WHAT NEEDS TO BE DONE :: Could you set down the text of each of the records below word for word, keeping every line as it is and leaving the pictures out?

- - - - - - -

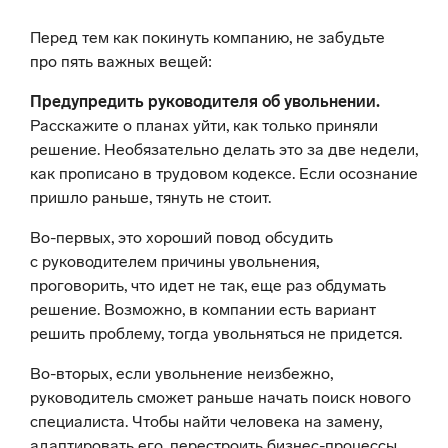
Перед тем как покинуть компанию, не забудьте
про пять важных вещей:
Предупредить руководителя об увольнении.
Расскажите о планах уйти, как только приняли
решение. Необязательно делать это за две недели,
как прописано в трудовом кодексе. Если осознание
пришло раньше, тянуть не стоит.
Во-первых, это хороший повод обсудить
с руководителем причины увольнения,
проговорить, что идет не так, еще раз обдумать
решение. Возможно, в компании есть вариант
решить проблему, тогда увольняться не придется.
Во-вторых, если увольнение неизбежно,
руководитель сможет раньше начать поиск нового
специалиста. Чтобы найти человека на замену,
адаптировать его, перестроить бизнес-процессы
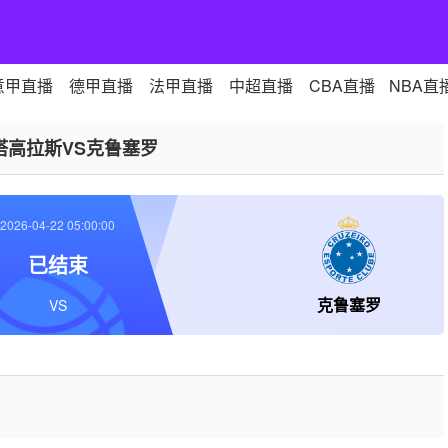
意甲直播
德甲直播
法甲直播
中超直播
CBA直播
NBA直
塔高拉斯VS克鲁塞罗
2026-04-22 05:00:00
已结束
克鲁塞罗
VS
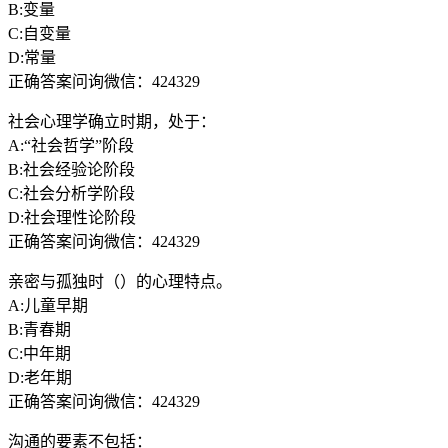
B:变量
C:自变量
D:常量
正确答案问询微信：424329
社会心理学确立时期，处于：
A:“社会哲学”阶段
B:社会经验论阶段
C:社会分析学阶段
D:社会理性论阶段
正确答案问询微信：424329
亲密与孤独时（）的心理特点。
A:儿童早期
B:青春期
C:中年期
D:老年期
正确答案问询微信：424329
沟通的要素不包括：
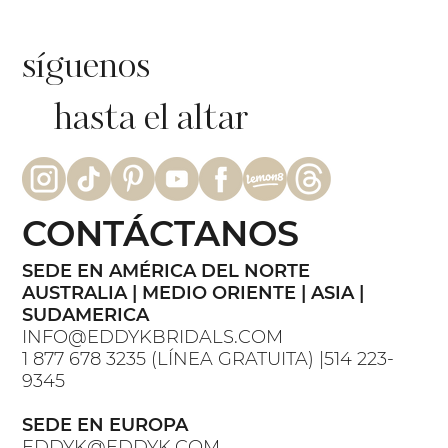
síguenos
hasta el altar
CONTÁCTANOS
SEDE EN AMÉRICA DEL NORTE
AUSTRALIA | MEDIO ORIENTE | ASIA |
SUDAMERICA
INFO@EDDYKBRIDALS.COM
1 877 678 3235 (LÍNEA GRATUITA) |514 223-
9345
SEDE EN EUROPA
EDDYK@EDDYK.COM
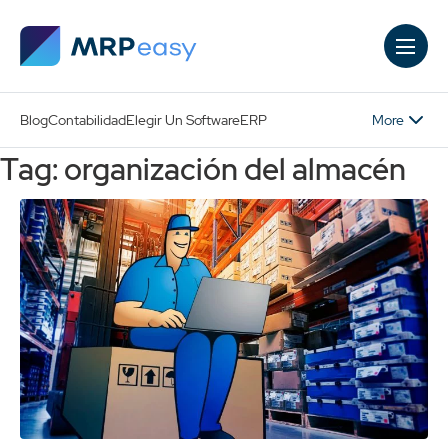
Skip to main content
More
Blog
Contabilidad
Elegir Un Software
ERP
Tag: organización del almacén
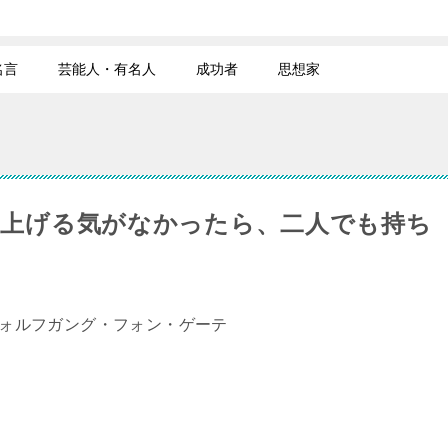
名言
芸能人・有名人
成功者
思想家
ち上げる気がなかったら、二人でも持ち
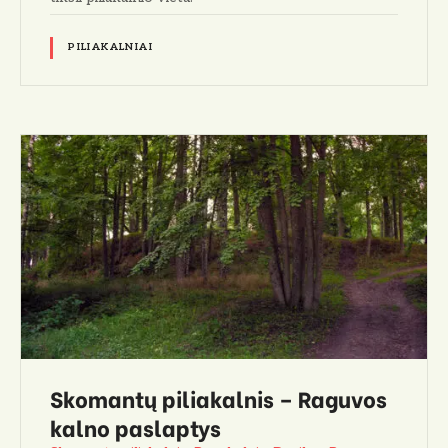
PILIAKALNIAI
Skomantų piliakalnis – Raguvos
kalno paslaptys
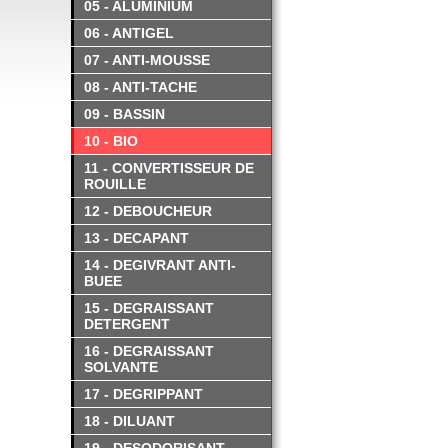
05 - ALUMINIUM
06 - ANTIGEL
07 - ANTI-MOUSSE
08 - ANTI-TACHE
09 - BASSIN
10 - BIO
11 - CONVERTISSEUR DE
ROUILLE
12 - DEBOUCHEUR
13 - DECAPANT
14 - DEGIVRANT ANTI-
BUEE
15 - DEGRAISSANT
DETERGENT
16 - DEGRAISSANT
SOLVANTE
17 - DEGRIPPANT
18 - DILUANT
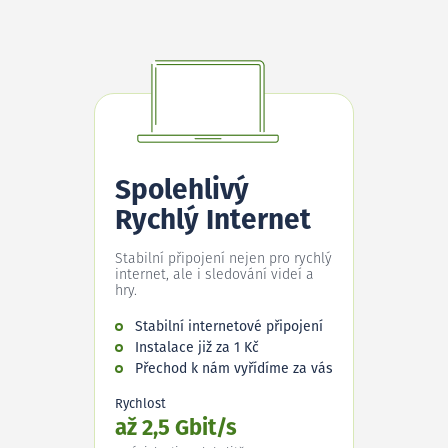
Spolehlivý
Rychlý Internet
Stabilní připojení nejen pro rychlý
internet, ale i sledování videí a
hry.
Stabilní internetové připojení
Instalace již za 1 Kč
Přechod k nám vyřídíme za vás
Rychlost
až 2,5 Gbit/s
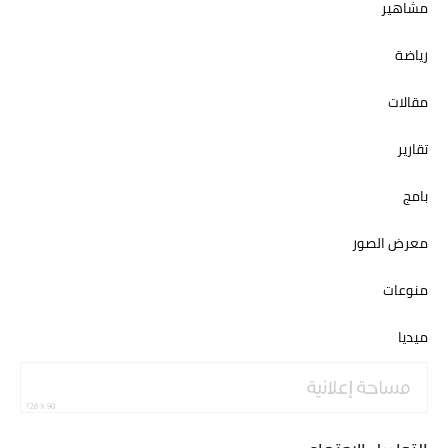
مشاهير
رياضة
مقالات
تقارير
بامج
معرض الصور
منوعات
ميديا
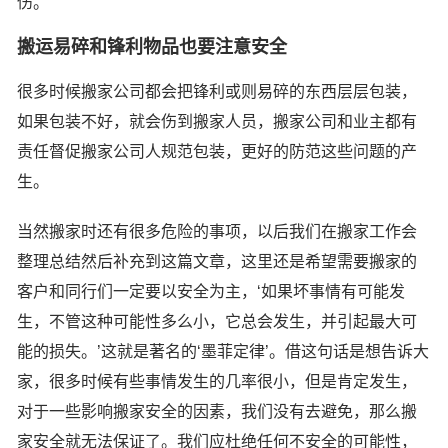
伤。
搬运易碎和锋利物品也要注意安全
很多时候搬家公司都会把锋利或则易碎的东西层层包装，
如果包装不好，就会伤到搬家人员，搬家公司和业主都有
责任督促搬家公司人规范包装，更好的防范这些问题的产
生。
当然搬家时还有很多危险的事项，以后我们在搬家工作会
整理总结然后补充到这篇文章，这里还是希望需要搬家的
客户和同行们一定要以安全为主，‘如果坏事情有可能发
生，不管这种可能性多么小，它总会发生，并引起最大可
能的损失。’这就是著名的‘墨菲定律’。借这句话是想告诉大
家，很多时候有些事情发生的几率很小，但是肯定发生，
对于一些影响搬家安全的因素，我们没有去避免，那么搬
家安全就无法保证了。我们应杜绝任何不安全的可能性，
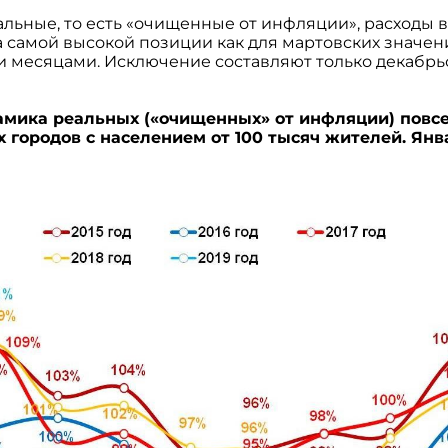
альные, то есть «очищенные от инфляции», расходы 
 самой высокой позиции как для мартовских значений
 месяцами. Исключение составляют только декабрьс
намика реальных («очищенных» от инфляции) повс
 городов с населением от 100 тысяч жителей. Янва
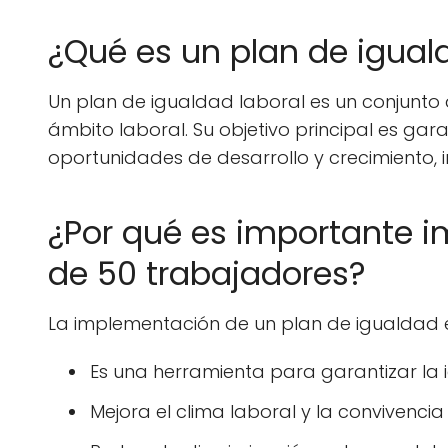
¿Qué es un plan de igual
Un plan de igualdad laboral es un conjunto 
ámbito laboral. Su objetivo principal es g
oportunidades de desarrollo y crecimiento, i
¿Por qué es importante 
de 50 trabajadores?
La implementación de un plan de igualdad 
Es una herramienta para garantizar la 
Mejora el clima laboral y la convivencia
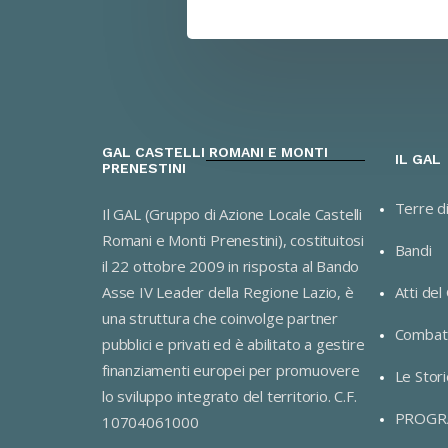
GAL CASTELLI ROMANI E MONTI
IL GAL
PRENESTINI
Terre d
Il GAL (Gruppo di Azione Locale Castelli
Romani e Monti Prenestini), costituitosi
Bandi
il 22 ottobre 2009 in risposta al Bando
Asse IV Leader della Regione Lazio, è
Atti del
una struttura che coinvolge partner
Combatt
pubblici e privati ed è abilitato a gestire
finanziamenti europei per promuovere
Le Stori
lo sviluppo integrato del territorio. C.F.
PROGR
10704061000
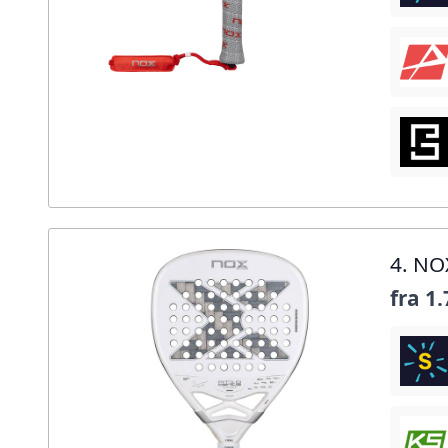
4. NO
fra
1.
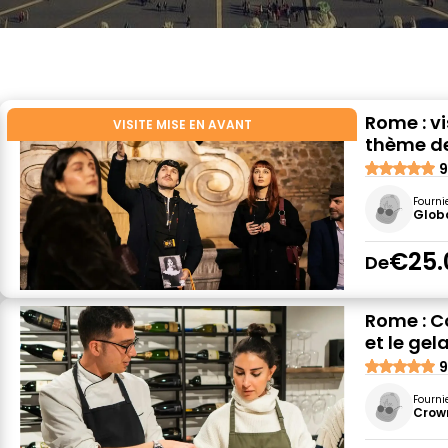
Rome : vi
VISITE MISE EN AVANT
thème de
9
Fourni
Globa
€25.
De
Rome : Co
et le gel
9
Fourni
Crown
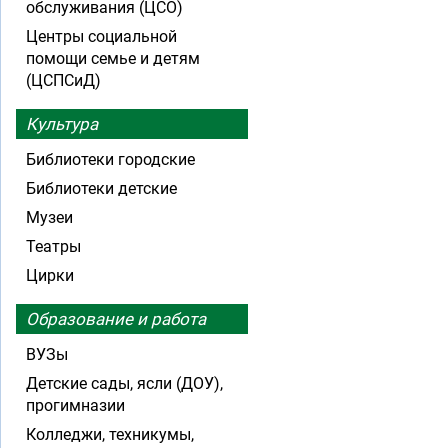
обслуживания (ЦСО)
Центры социальной
помощи семье и детям
(ЦСПСиД)
Культура
Библиотеки городские
Библиотеки детские
Музеи
Театры
Цирки
Образование и работа
ВУЗы
Детские сады, ясли (ДОУ),
прогимназии
Колледжи, техникумы,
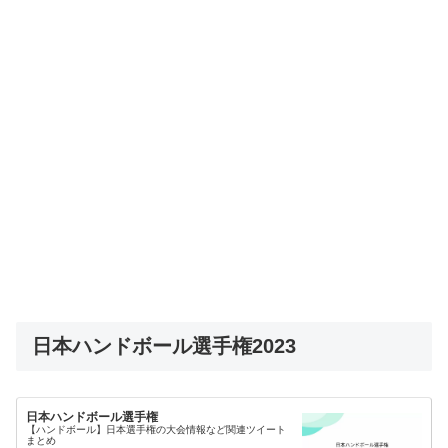
日本ハンドボール選手権2023
日本ハンドボール選手権
【ハンドボール】日本選手権の大会情報など関連ツイート
まとめ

- - - - - - -

TASK RESULT ::
Перед тем как покинуть компанию, не забудьте
про пять важных вещей:
Предупредить руководителя об увольнении.
Расскажите о планах уйти, как только приняли
решение. Необязательно делать это за две недели,
как прописано в трудовом кодексе. Если осознание
пришло раньше, тянуть не стоит.
Во-первых, это хороший повод обсудить
с руководителем причины увольнения,
проговорить, что идет не так, еще раз обдумать
решение. Возможно, в компании есть вариант
решить проблему, тогда увольняться не придется.
Во-вторых, если увольнение неизбежно,
руководитель сможет раньше начать поиск нового
специалиста. Чтобы найти человека на замену,
адаптировать его, перестроить бизнес-процессы
意甲直播
德甲直播
法甲直播
中超直播
CBA直播
NBA直
塔高拉斯VS克鲁塞罗
2026-04-22 05:00:00
已结束
克鲁塞罗
VS
B:变量
C:自变量
D:常量
正确答案问询微信：424329
社会心理学确立时期，处于：
A:“社会哲学”阶段
B:社会经验论阶段
C:社会分析学阶段
D:社会理性论阶段
正确答案问询微信：424329
亲密与孤独时（）的心理特点。
A:儿童早期
B:青春期
C:中年期
D:老年期
正确答案问询微信：424329
沟通的要素不包括：
síguenos
hasta el altar
CONTÁCTANOS
SEDE EN AMÉRICA DEL NORTE
AUSTRALIA | MEDIO ORIENTE | ASIA |
SUDAMERICA
INFO@EDDYKBRIDALS.COM
1 877 678 3235 (LÍNEA GRATUITA) |514 223-
9345
SEDE EN EUROPA
EDDYK@EDDYK.COM
Skip to main content
More
Blog
Contabilidad
Elegir Un Software
ERP
Tag: organización del almacén
名言
芸能人・有名人
成功者
思想家
ち上げる気がなかったら、二人でも持ち
PILIAKALNIAI
Skomantų piliakalnis – Raguvos
kalno paslaptys
05 - ALUMINIUM
06 - ANTIGEL
07 - ANTI-MOUSSE
08 - ANTI-TACHE
09 - BASSIN
10 - BIO
11 - CONVERTISSEUR DE
ROUILLE
12 - DEBOUCHEUR
13 - DECAPANT
14 - DEGIVRANT ANTI-
BUEE
15 - DEGRAISSANT
DETERGENT
16 - DEGRAISSANT
SOLVANTE
17 - DEGRIPPANT
18 - DILUANT
Spolehlivý
Rychlý Internet
Stabilní připojení nejen pro rychlý
internet, ale i sledování videí a
hry.
Stabilní internetové připojení
Instalace již za 1 Kč
Přechod k nám vyřídíme za vás
Rychlost
až 2,5 Gbit/s
مشاهير
رياضة
مقالات
تقارير
بامج
معرض الصور
منوعات
ميديا
伤。
搬运易碎和锋利物品也要注意安全
很多时候搬家公司都会把锋利或则易碎的东西层层包装，
如果包装不好，就会伤到搬家人员，搬家公司和业主都有
责任督促搬家公司人规范包装，更好的防范这些问题的产
生。
当然搬家时还有很多危险的事项，以后我们在搬家工作会
整理总结然后补充到这篇文章，这里还是希望需要搬家的
客户和同行们一定要以安全为主，‘如果坏事情有可能发
生，不管这种可能性多么小，它总会发生，并引起最大可
能的损失。’这就是著名的‘墨菲定律’。借这句话是想告诉大
家，很多时候有些事情发生的几率很小，但是肯定发生，
对于一些影响搬家安全的因素，我们没有去避免，那么搬
家安全就无法保证了。我们应杜绝任何不安全的可能性，
альные, то есть «очищенные от инфляции», расходы 
 самой высокой позиции как для мартовских значений
 месяцами. Исключение составляют только декабрьс
намика реальных («очищенных» от инфляции) повс
 городов с населением от 100 тысяч жителей. Янва
¿Qué es un plan de igual
Un plan de igualdad laboral es un conjunto 
ámbito laboral. Su objetivo principal es g
oportunidades de desarrollo y crecimiento, i
¿Por qué es importante 
de 50 trabajadores?
La implementación de un plan de igualdad 
Es una herramienta para garantizar la 
Mejora el clima laboral y la convivencia
GAL CASTELLI ROMANI E MONTI
IL GAL
PRENESTINI
Terre d
Il GAL (Gruppo di Azione Locale Castelli
Romani e Monti Prenestini), costituitosi
Bandi
il 22 ottobre 2009 in risposta al Bando
Asse IV Leader della Regione Lazio, è
Atti del
una struttura che coinvolge partner
Combatt
pubblici e privati ed è abilitato a gestire
finanziamenti europei per promuovere
Le Stori
lo sviluppo integrato del territorio. C.F.
PROGR
10704061000
4. NO
fra
1.
Rome : vi
VISITE MISE EN AVANT
thème de
9
Fourni
Globa
€25.
De
Rome : Co
et le gel
9
Fourni
Crown
обслуживания (ЦСО)
Центры социальной
помощи семье и детям
(ЦСПСиД)
Культура
Библиотеки городские
Библиотеки детские
Музеи
Театры
Цирки
Образование и работа
ВУЗы
Детские сады, ясли (ДОУ),
прогимназии
Колледжи, техникумы,
日本ハンドボール選手権2023
日本ハンドボール選手権
【ハンドボール】日本選手権の大会情報など関連ツイート
まとめ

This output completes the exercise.